Dataset items:

★ ★ ★ ★ ★ ★ ★

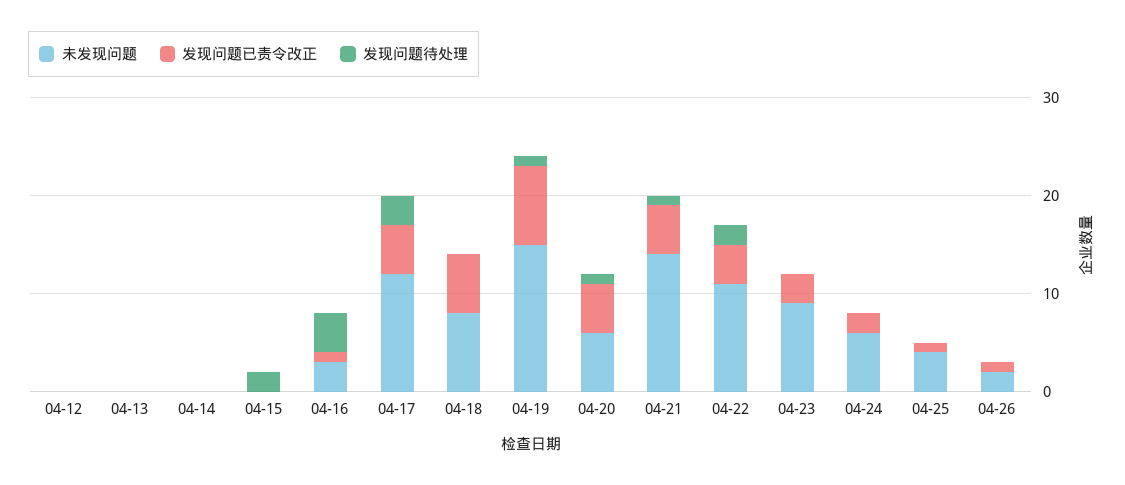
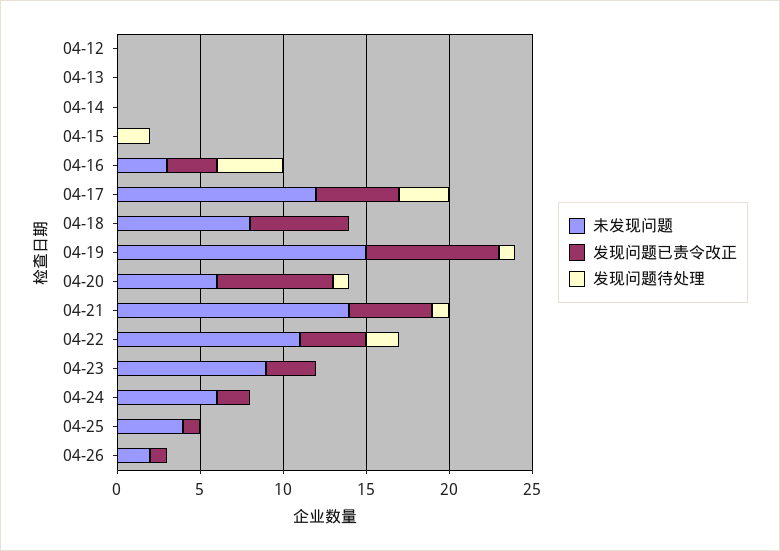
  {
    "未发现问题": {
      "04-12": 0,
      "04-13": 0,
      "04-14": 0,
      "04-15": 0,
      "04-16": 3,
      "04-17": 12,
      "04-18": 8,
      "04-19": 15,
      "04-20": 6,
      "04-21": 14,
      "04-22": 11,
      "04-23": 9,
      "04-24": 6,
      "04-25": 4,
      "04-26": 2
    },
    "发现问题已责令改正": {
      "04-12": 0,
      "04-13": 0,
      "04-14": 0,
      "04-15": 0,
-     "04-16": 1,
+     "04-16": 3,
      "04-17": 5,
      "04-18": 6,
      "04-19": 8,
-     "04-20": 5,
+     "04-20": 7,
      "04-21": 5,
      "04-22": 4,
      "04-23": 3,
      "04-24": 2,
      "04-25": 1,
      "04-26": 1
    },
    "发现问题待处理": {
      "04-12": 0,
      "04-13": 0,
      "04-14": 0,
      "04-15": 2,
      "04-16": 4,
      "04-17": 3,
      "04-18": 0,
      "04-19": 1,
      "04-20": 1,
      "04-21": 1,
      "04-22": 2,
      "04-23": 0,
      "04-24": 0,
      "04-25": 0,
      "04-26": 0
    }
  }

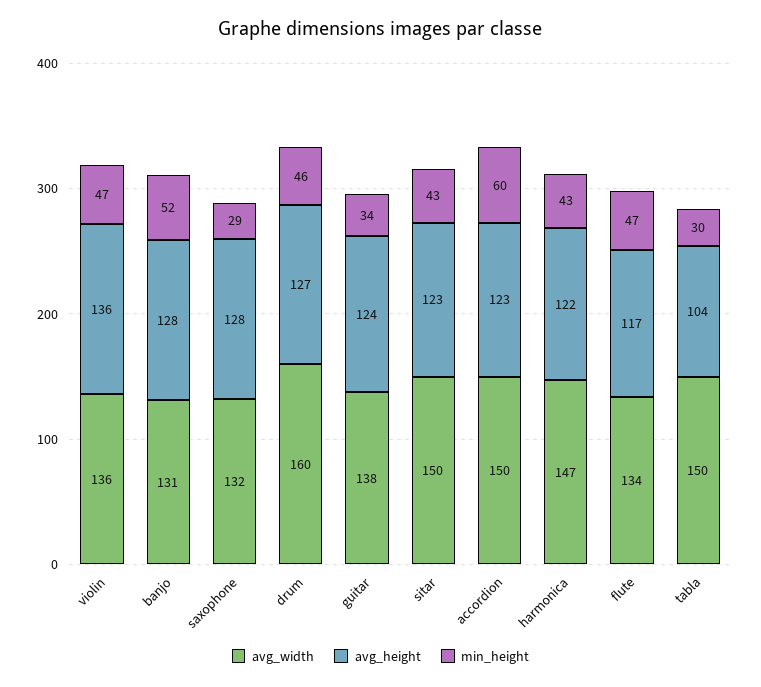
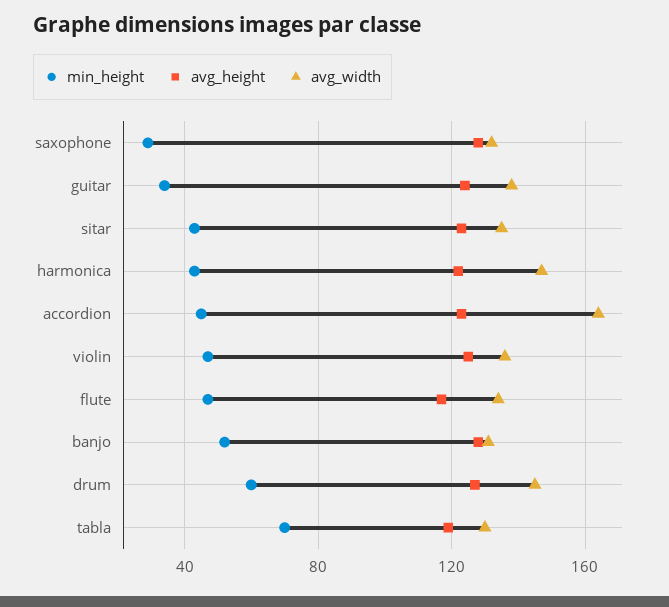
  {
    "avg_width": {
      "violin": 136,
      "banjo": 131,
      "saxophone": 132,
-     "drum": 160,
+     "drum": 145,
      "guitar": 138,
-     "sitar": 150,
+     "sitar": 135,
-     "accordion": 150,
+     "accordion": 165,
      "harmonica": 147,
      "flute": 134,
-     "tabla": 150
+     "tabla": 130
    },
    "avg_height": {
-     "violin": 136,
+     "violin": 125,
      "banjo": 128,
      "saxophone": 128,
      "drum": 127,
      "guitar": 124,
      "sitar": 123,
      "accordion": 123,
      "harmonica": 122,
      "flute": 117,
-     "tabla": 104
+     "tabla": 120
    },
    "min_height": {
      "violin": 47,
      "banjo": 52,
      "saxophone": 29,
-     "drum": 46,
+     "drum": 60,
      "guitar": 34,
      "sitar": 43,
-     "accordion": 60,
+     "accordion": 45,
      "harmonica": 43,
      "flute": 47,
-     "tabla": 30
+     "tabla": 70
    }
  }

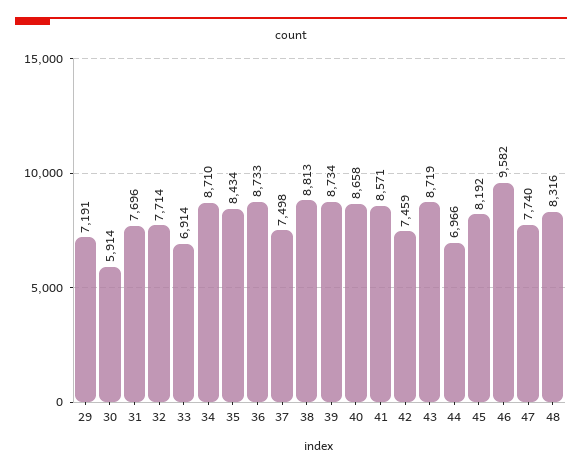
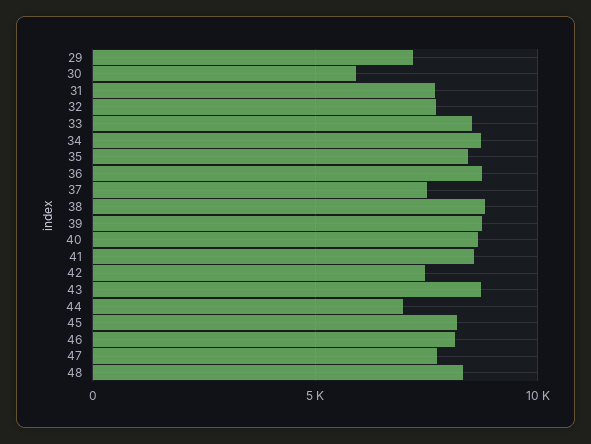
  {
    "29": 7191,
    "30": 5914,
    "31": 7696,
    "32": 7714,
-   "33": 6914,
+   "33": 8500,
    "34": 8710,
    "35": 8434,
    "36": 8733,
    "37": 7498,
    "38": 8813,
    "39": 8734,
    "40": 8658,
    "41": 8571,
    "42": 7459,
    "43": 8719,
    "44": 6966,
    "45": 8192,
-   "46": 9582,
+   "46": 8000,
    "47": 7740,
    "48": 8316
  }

★ ★ ★ ★ ★ ★ ★

**GOAL OF THE EXERCISE:** The data needs to be reproduced exactly, please, apart from its pictures.

**EXERCISE RESULT:**
  {
    "未发现问题": {
      "04-12": 0,
      "04-13": 0,
      "04-14": 0,
      "04-15": 0,
      "04-16": 3,
      "04-17": 12,
      "04-18": 8,
      "04-19": 15,
      "04-20": 6,
      "04-21": 14,
      "04-22": 11,
      "04-23": 9,
      "04-24": 6,
      "04-25": 4,
      "04-26": 2
    },
    "发现问题已责令改正": {
      "04-12": 0,
      "04-13": 0,
      "04-14": 0,
      "04-15": 0,
-     "04-16": 1,
+     "04-16": 3,
      "04-17": 5,
      "04-18": 6,
      "04-19": 8,
-     "04-20": 5,
+     "04-20": 7,
      "04-21": 5,
      "04-22": 4,
      "04-23": 3,
      "04-24": 2,
      "04-25": 1,
      "04-26": 1
    },
    "发现问题待处理": {
      "04-12": 0,
      "04-13": 0,
      "04-14": 0,
      "04-15": 2,
      "04-16": 4,
      "04-17": 3,
      "04-18": 0,
      "04-19": 1,
      "04-20": 1,
      "04-21": 1,
      "04-22": 2,
      "04-23": 0,
      "04-24": 0,
      "04-25": 0,
      "04-26": 0
    }
  }

  {
    "avg_width": {
      "violin": 136,
      "banjo": 131,
      "saxophone": 132,
-     "drum": 160,
+     "drum": 145,
      "guitar": 138,
-     "sitar": 150,
+     "sitar": 135,
-     "accordion": 150,
+     "accordion": 165,
      "harmonica": 147,
      "flute": 134,
-     "tabla": 150
+     "tabla": 130
    },
    "avg_height": {
-     "violin": 136,
+     "violin": 125,
      "banjo": 128,
      "saxophone": 128,
      "drum": 127,
      "guitar": 124,
      "sitar": 123,
      "accordion": 123,
      "harmonica": 122,
      "flute": 117,
-     "tabla": 104
+     "tabla": 120
    },
    "min_height": {
      "violin": 47,
      "banjo": 52,
      "saxophone": 29,
-     "drum": 46,
+     "drum": 60,
      "guitar": 34,
      "sitar": 43,
-     "accordion": 60,
+     "accordion": 45,
      "harmonica": 43,
      "flute": 47,
-     "tabla": 30
+     "tabla": 70
    }
  }

  {
    "29": 7191,
    "30": 5914,
    "31": 7696,
    "32": 7714,
-   "33": 6914,
+   "33": 8500,
    "34": 8710,
    "35": 8434,
    "36": 8733,
    "37": 7498,
    "38": 8813,
    "39": 8734,
    "40": 8658,
    "41": 8571,
    "42": 7459,
    "43": 8719,
    "44": 6966,
    "45": 8192,
-   "46": 9582,
+   "46": 8000,
    "47": 7740,
    "48": 8316
  }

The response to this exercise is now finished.